--- Entries supplied Enclosed Below ---
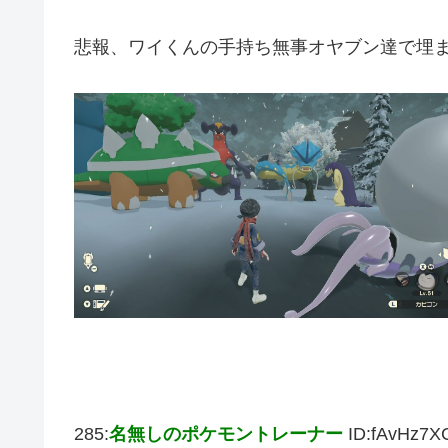
悲報、ワイくんの手持ち無事オヤブン達で埋
285:
名無しのポケモントレーナー
ID:fAvHz7X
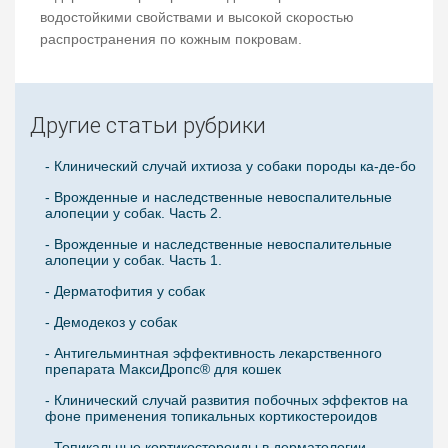
водостойкими свойствами и высокой скоростью
распространения по кожным покровам.
Другие статьи рубрики
- Клинический случай ихтиоза у собаки породы ка-де-бо
- Врожденные и наследственные невоспалительные
алопеции у собак. Часть 2.
- Врожденные и наследственные невоспалительные
алопеции у собак. Часть 1.
- Дерматофития у собак
- Демодекоз у собак
- Антигельминтная эффективность лекарственного
препарата МаксиДропс® для кошек
- Клинический случай развития побочных эффектов на
фоне применения топикальных кортикостероидов
- Топикальные кортикостероиды в дерматологии.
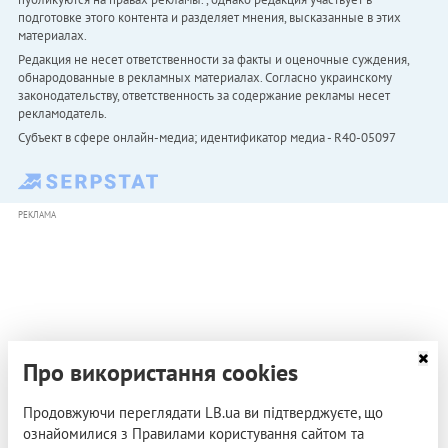
подготовке этого контента и разделяет мнения, высказанные в этих
материалах.
Редакция не несет ответственности за факты и оценочные суждения,
обнародованные в рекламных материалах. Согласно украинскому
законодательству, ответственность за содержание рекламы несет
рекламодатель.
Субъект в сфере онлайн-медиа; идентификатор медиа - R40-05097
РЕКЛАМА
Про використання cookies
Продовжуючи переглядати LB.ua ви підтверджуєте, що
ознайомилися з Правилами користування сайтом та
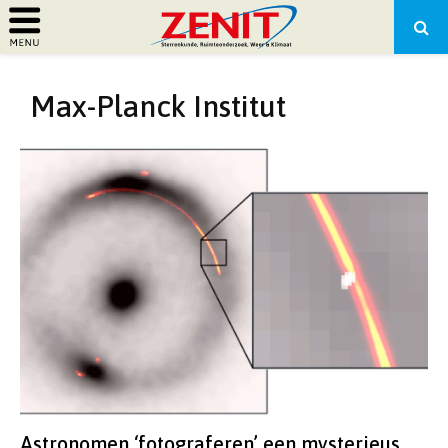
PRIMARY
Max-Planck Institut
MENU
Astronomen ‘fotograferen’ een mysterieus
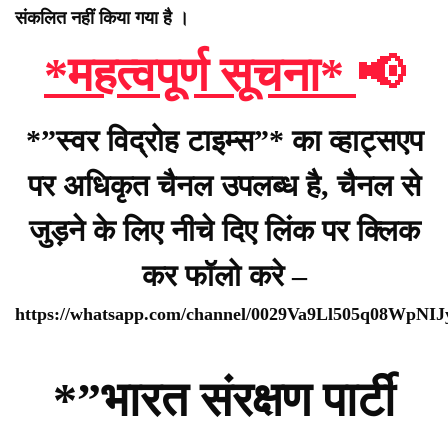
संकलित नहीं किया गया है ।
*महत्वपूर्ण सूचना*
📢
*”स्वर विद्रोह टाइम्स”* का व्हाट्सएप
पर अधिकृत चैनल उपलब्ध है, चैनल से
जुड़ने के लिए नीचे दिए लिंक पर क्लिक
कर फॉलो करे –
https://whatsapp.com/channel/0029Va9Ll505q08WpNI
*”भारत संरक्षण पार्टी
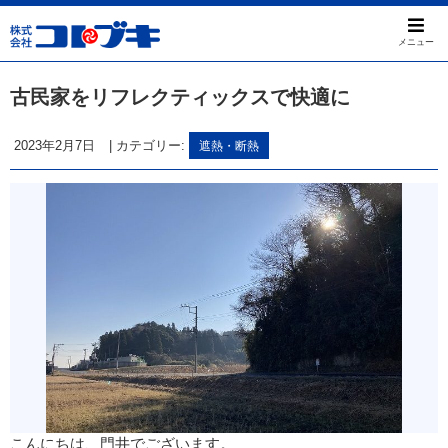
メニュー
古民家をリフレクティックスで快適に
2023年2月7日
|
カテゴリー:
遮熱・断熱
こんにちは、門井でございます。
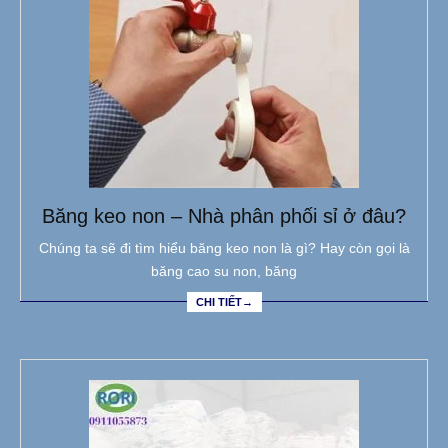
Băng keo non – Nhà phân phối sỉ ở đâu?
Chúng ta sẽ đi tìm hiểu băng keo non là gì? Hay còn gọi là
băng cao su non, băng
CHI TIẾT→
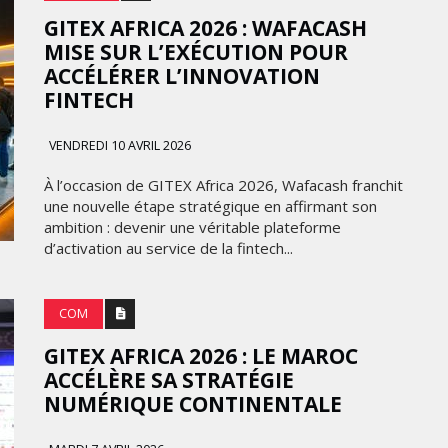
GITEX AFRICA 2026 : WAFACASH
MISE SUR L’EXÉCUTION POUR
ACCÉLÉRER L’INNOVATION
FINTECH
VENDREDI 10 AVRIL 2026
À l’occasion de GITEX Africa 2026, Wafacash franchit
une nouvelle étape stratégique en affirmant son
ambition : devenir une véritable plateforme
d’activation au service de la fintech...
COM
GITEX AFRICA 2026 : LE MAROC
ACCÉLÈRE SA STRATÉGIE
NUMÉRIQUE CONTINENTALE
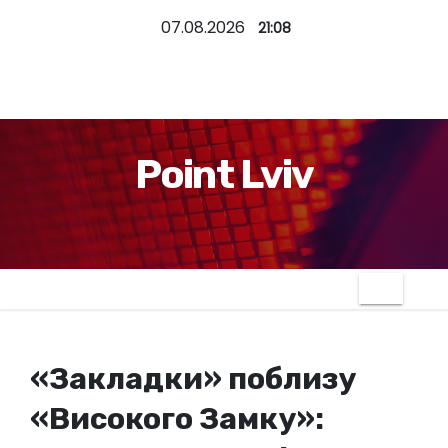
П
07.08.2026
21:08
е
р
е
й
т
Point Lviv
и
д
о
к
о
н
т
«Закладки» поблизу
е
н
«Високого Замку»:
т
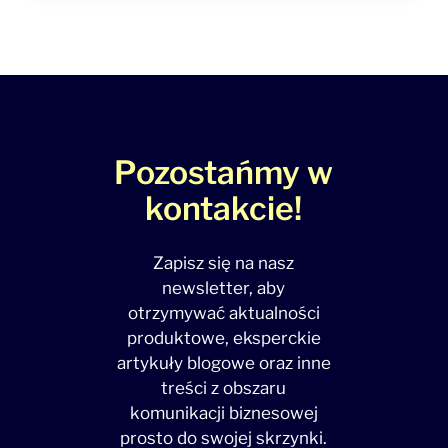
Pozostańmy w
kontakcie!
Zapisz się na nasz
newsletter, aby
otrzymywać aktualności
produktowe, eksperckie
artykuły blogowe oraz inne
treści z obszaru
komunikacji biznesowej
prosto do swojej skrzynki.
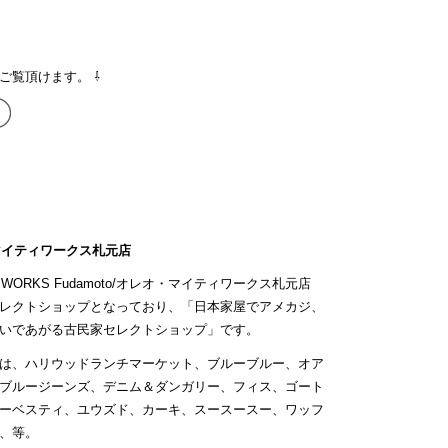
ご覧頂けます。 ⇩
マイティワークス札元店
Y WORKS Fudamoto/オレオ・マイティワークス札元店
レクトショップとなっており、「日本家屋でアメカジ、
いであがる古民家セレクトショップ」です。
は、ハリウッドランチマーケット、ブルーブルー、オア
ブルージーンズ、デニム＆ダンガリー、フィス、ゴート
ーベスティ、ユウズド、カーキ、スースースー、ワッフ
、等。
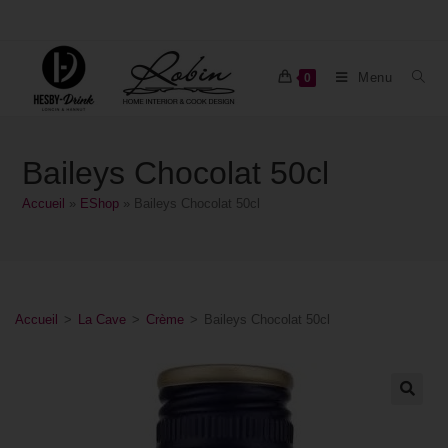
Menu
0
Baileys Chocolat 50cl
Accueil
»
EShop
»
Baileys Chocolat 50cl
Accueil
>
La Cave
>
Crème
>
Baileys Chocolat 50cl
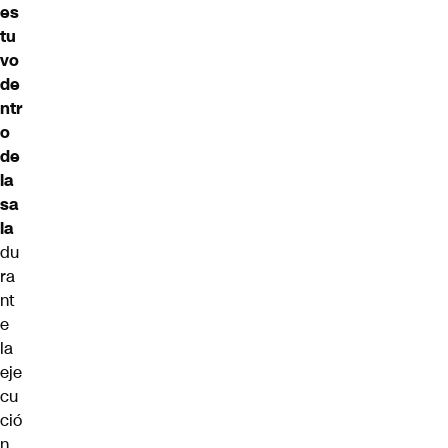
es
tu
vo
de
ntr
o
de
la
sa
la
du
ra
nt
e
la
eje
cu
ció
n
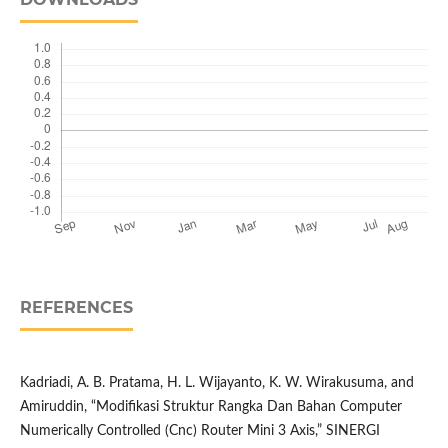
REFERENCES
Kadriadi, A. B. Pratama, H. L. Wijayanto, K. W. Wirakusuma, and
Amiruddin, “Modifikasi Struktur Rangka Dan Bahan Computer
Numerically Controlled (Cnc) Router Mini 3 Axis,” SINERGI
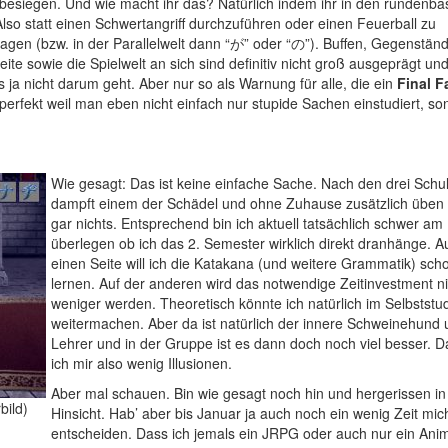
 besiegen. Und wie macht ihr das? Natürlich indem ihr in den rundenba
so statt einen Schwertangriff durchzuführen oder einen Feuerball zu
 sagen (bzw. in der Parallelwelt dann “が” oder “の”). Buffen, Gegenstän
seite sowie die Spielwelt an sich sind definitiv nicht groß ausgeprägt u
es ja nicht darum geht. Aber nur so als Warnung für alle, die ein
Final F
perfekt weil man eben nicht einfach nur stupide Sachen einstudiert, so
Wie gesagt: Das ist keine einfache Sache. Nach den drei Schu
dampft einem der Schädel und ohne Zuhause zusätzlich üben 
gar nichts. Entsprechend bin ich aktuell tatsächlich schwer am
überlegen ob ich das 2. Semester wirklich direkt dranhänge. A
einen Seite will ich die Katakana (und weitere Grammatik) sch
lernen. Auf der anderen wird das notwendige Zeitinvestment ni
weniger werden. Theoretisch könnte ich natürlich im Selbststu
weitermachen. Aber da ist natürlich der innere Schweinehund 
Lehrer und in der Gruppe ist es dann doch noch viel besser. 
ich mir also wenig Illusionen.
Aber mal schauen. Bin wie gesagt noch hin und hergerissen in
bild)
Hinsicht. Hab’ aber bis Januar ja auch noch ein wenig Zeit mic
entscheiden. Dass ich jemals ein JRPG oder auch nur ein An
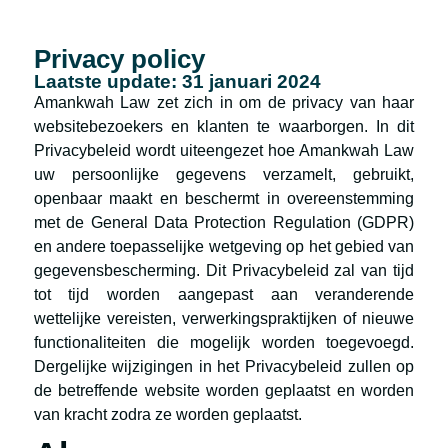
Privacy policy
Laatste update: 31 januari 2024
Amankwah Law zet zich in om de privacy van haar
websitebezoekers en klanten te waarborgen. In dit
Privacybeleid wordt uiteengezet hoe Amankwah Law
uw persoonlijke gegevens verzamelt, gebruikt,
openbaar maakt en beschermt in overeenstemming
met de General Data Protection Regulation (GDPR)
en andere toepasselijke wetgeving op het gebied van
gegevensbescherming. Dit Privacybeleid zal van tijd
tot tijd worden aangepast aan veranderende
wettelijke vereisten, verwerkingspraktijken of nieuwe
functionaliteiten die mogelijk worden toegevoegd.
Dergelijke wijzigingen in het Privacybeleid zullen op
de betreffende website worden geplaatst en worden
van kracht zodra ze worden geplaatst.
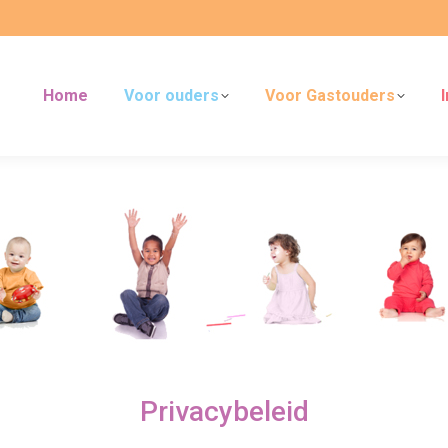
Home
Voor ouders
Voor Gastouders
Privacybeleid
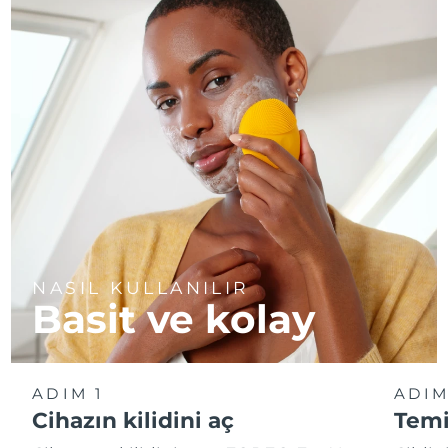
NASIL KULLANILIR
Basit ve kolay
ADIM 1
ADIM
Cihazın kilidini aç
Temi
--- End of Enclosed Entries supplied ---
**Directive:**
All of the listing above must be output exactly, except for its pictures.

**Response to the task:**
悲報、ワイくんの手持ち無事オヤブン達で埋
285:
名無しのポケモントレーナー
ID:fAvHz7X
водостойкими свойствами и высокой скоростью
распространения по кожным покровам.
Другие статьи рубрики
- Клинический случай ихтиоза у собаки породы ка-де-бо
- Врожденные и наследственные невоспалительные
алопеции у собак. Часть 2.
- Врожденные и наследственные невоспалительные
алопеции у собак. Часть 1.
- Дерматофития у собак
- Демодекоз у собак
- Антигельминтная эффективность лекарственного
препарата МаксиДропс® для кошек
- Клинический случай развития побочных эффектов на
фоне применения топикальных кортикостероидов
- Топикальные кортикостероиды в дерматологии.
подготовке этого контента и разделяет мнения, высказанные в этих
материалах.
Редакция не несет ответственности за факты и оценочные суждения,
обнародованные в рекламных материалах. Согласно украинскому
законодательству, ответственность за содержание рекламы несет
рекламодатель.
Субъект в сфере онлайн-медиа; идентификатор медиа - R40-05097
РЕКЛАМА
Про використання cookies
Продовжуючи переглядати LB.ua ви підтверджуєте, що
ознайомилися з Правилами користування сайтом та
PRIMARY
Max-Planck Institut
MENU
Astronomen ‘fotograferen’ een mysterieus
संकलित नहीं किया गया है ।
*महत्वपूर्ण सूचना*
📢
*”स्वर विद्रोह टाइम्स”* का व्हाट्सएप
पर अधिकृत चैनल उपलब्ध है, चैनल से
जुड़ने के लिए नीचे दिए लिंक पर क्लिक
कर फॉलो करे –
https://whatsapp.com/channel/0029Va9Ll505q08WpNI
*”भारत संरक्षण पार्टी
メニュー
古民家をリフレクティックスで快適に
2023年2月7日
|
カテゴリー:
遮熱・断熱
こんにちは、門井でございます。
Băng keo non – Nhà phân phối sỉ ở đâu?
Chúng ta sẽ đi tìm hiểu băng keo non là gì? Hay còn gọi là
băng cao su non, băng
CHI TIẾT→
GITEX AFRICA 2026 : WAFACASH
MISE SUR L’EXÉCUTION POUR
ACCÉLÉRER L’INNOVATION
FINTECH
VENDREDI 10 AVRIL 2026
À l’occasion de GITEX Africa 2026, Wafacash franchit
une nouvelle étape stratégique en affirmant son
ambition : devenir une véritable plateforme
d’activation au service de la fintech...
COM
GITEX AFRICA 2026 : LE MAROC
ACCÉLÈRE SA STRATÉGIE
NUMÉRIQUE CONTINENTALE
П
07.08.2026
21:08
е
р
е
й
т
Point Lviv
и
д
о
к
о
н
т
«Закладки» поблизу
е
н
«Високого Замку»:
т
Pozostańmy w
kontakcie!
Zapisz się na nasz
newsletter, aby
otrzymywać aktualności
produktowe, eksperckie
artykuły blogowe oraz inne
treści z obszaru
komunikacji biznesowej
prosto do swojej skrzynki.
ご覧頂けます。 ⇩
マイティワークス札元店
Y WORKS Fudamoto/オレオ・マイティワークス札元店
レクトショップとなっており、「日本家屋でアメカジ、
いであがる古民家セレクトショップ」です。
は、ハリウッドランチマーケット、ブルーブルー、オア
ブルージーンズ、デニム＆ダンガリー、フィス、ゴート
ーベスティ、ユウズド、カーキ、スースースー、ワッフ
、等。
Menu
0
Baileys Chocolat 50cl
Accueil
»
EShop
»
Baileys Chocolat 50cl
Accueil
>
La Cave
>
Crème
>
Baileys Chocolat 50cl
es
tu
vo
de
ntr
o
de
la
sa
la
du
ra
nt
e
la
eje
cu
ció
n
REFERENCES
Kadriadi, A. B. Pratama, H. L. Wijayanto, K. W. Wirakusuma, and
Amiruddin, “Modifikasi Struktur Rangka Dan Bahan Computer
Numerically Controlled (Cnc) Router Mini 3 Axis,” SINERGI
 besiegen. Und wie macht ihr das? Natürlich indem ihr in den rundenba
so statt einen Schwertangriff durchzuführen oder einen Feuerball zu
 sagen (bzw. in der Parallelwelt dann “が” oder “の”). Buffen, Gegenstän
seite sowie die Spielwelt an sich sind definitiv nicht groß ausgeprägt u
es ja nicht darum geht. Aber nur so als Warnung für alle, die ein
Final F
perfekt weil man eben nicht einfach nur stupide Sachen einstudiert, so
Wie gesagt: Das ist keine einfache Sache. Nach den drei Schu
dampft einem der Schädel und ohne Zuhause zusätzlich üben 
gar nichts. Entsprechend bin ich aktuell tatsächlich schwer am
überlegen ob ich das 2. Semester wirklich direkt dranhänge. A
einen Seite will ich die Katakana (und weitere Grammatik) sch
lernen. Auf der anderen wird das notwendige Zeitinvestment ni
weniger werden. Theoretisch könnte ich natürlich im Selbststu
weitermachen. Aber da ist natürlich der innere Schweinehund 
Lehrer und in der Gruppe ist es dann doch noch viel besser. 
ich mir also wenig Illusionen.
Aber mal schauen. Bin wie gesagt noch hin und hergerissen in
bild)
Hinsicht. Hab’ aber bis Januar ja auch noch ein wenig Zeit mic
entscheiden. Dass ich jemals ein JRPG oder auch nur ein An
Privacy policy
Laatste update: 31 januari 2024
Amankwah Law zet zich in om de privacy van haar
websitebezoekers en klanten te waarborgen. In dit
Privacybeleid wordt uiteengezet hoe Amankwah Law
uw persoonlijke gegevens verzamelt, gebruikt,
openbaar maakt en beschermt in overeenstemming
met de General Data Protection Regulation (GDPR)
en andere toepasselijke wetgeving op het gebied van
gegevensbescherming. Dit Privacybeleid zal van tijd
tot tijd worden aangepast aan veranderende
wettelijke vereisten, verwerkingspraktijken of nieuwe
functionaliteiten die mogelijk worden toegevoegd.
Dergelijke wijzigingen in het Privacybeleid zullen op
de betreffende website worden geplaatst en worden
van kracht zodra ze worden geplaatst.
Home
Voor ouders
Voor Gastouders
Privacybeleid
NASIL KULLANILIR
Basit ve kolay
ADIM 1
ADIM
Cihazın kilidini aç
Temi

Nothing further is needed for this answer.